Provided records: Begin

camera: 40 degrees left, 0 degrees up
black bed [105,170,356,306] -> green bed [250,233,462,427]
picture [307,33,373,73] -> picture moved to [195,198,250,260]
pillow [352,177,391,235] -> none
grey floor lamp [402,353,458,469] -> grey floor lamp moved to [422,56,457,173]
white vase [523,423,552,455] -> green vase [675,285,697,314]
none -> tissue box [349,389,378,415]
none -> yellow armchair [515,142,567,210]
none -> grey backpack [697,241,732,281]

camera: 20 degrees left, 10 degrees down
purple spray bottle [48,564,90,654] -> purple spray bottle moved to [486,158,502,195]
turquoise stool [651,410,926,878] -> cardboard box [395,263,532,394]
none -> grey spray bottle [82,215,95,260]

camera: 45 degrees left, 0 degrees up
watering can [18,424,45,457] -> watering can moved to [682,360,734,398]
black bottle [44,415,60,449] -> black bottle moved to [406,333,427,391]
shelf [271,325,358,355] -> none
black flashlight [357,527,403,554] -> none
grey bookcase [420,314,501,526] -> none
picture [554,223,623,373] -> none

Provided records: End
Provided records: Begin

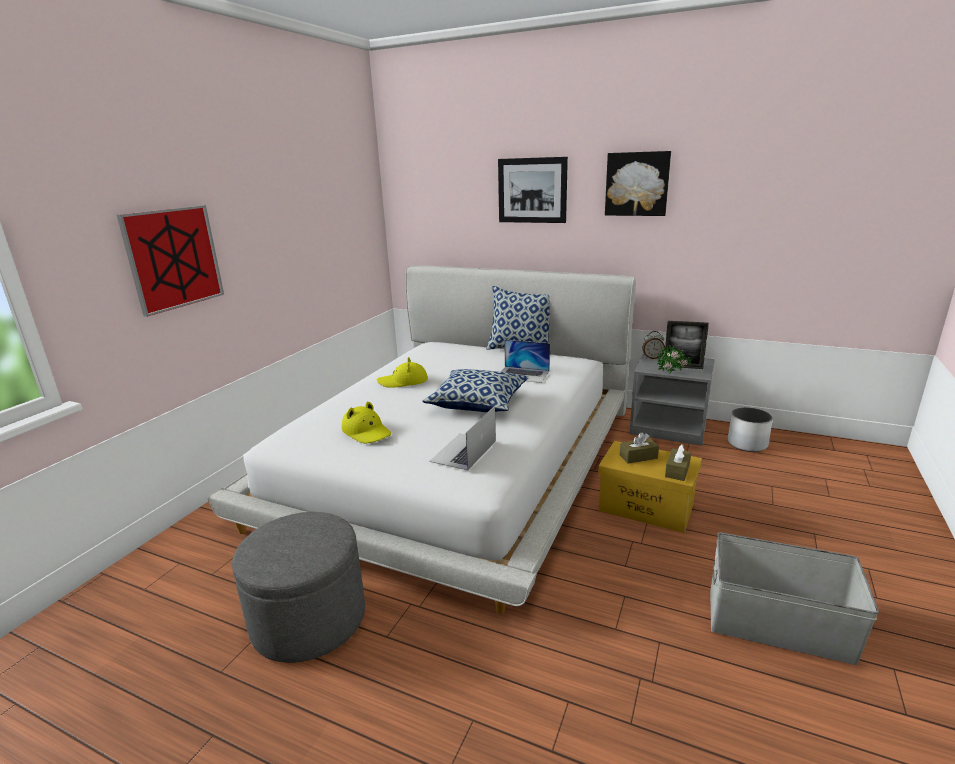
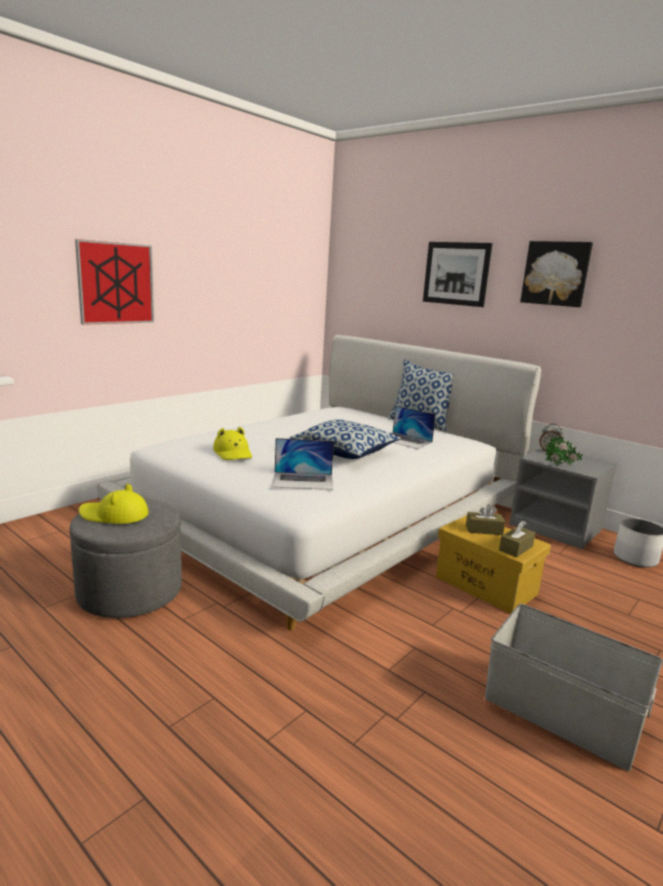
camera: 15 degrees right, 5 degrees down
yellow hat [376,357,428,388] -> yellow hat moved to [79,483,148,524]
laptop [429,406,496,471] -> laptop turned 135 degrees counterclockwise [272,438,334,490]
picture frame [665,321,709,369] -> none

Provided records: End

## Assignment:
The lines you need are those containing "none"; find them in the records and copy them.

## Solution for this problem:
pillow [352,177,391,235] -> none
none -> tissue box [349,389,378,415]
none -> yellow armchair [515,142,567,210]
none -> grey backpack [697,241,732,281]
none -> grey spray bottle [82,215,95,260]
shelf [271,325,358,355] -> none
black flashlight [357,527,403,554] -> none
grey bookcase [420,314,501,526] -> none
picture [554,223,623,373] -> none
picture frame [665,321,709,369] -> none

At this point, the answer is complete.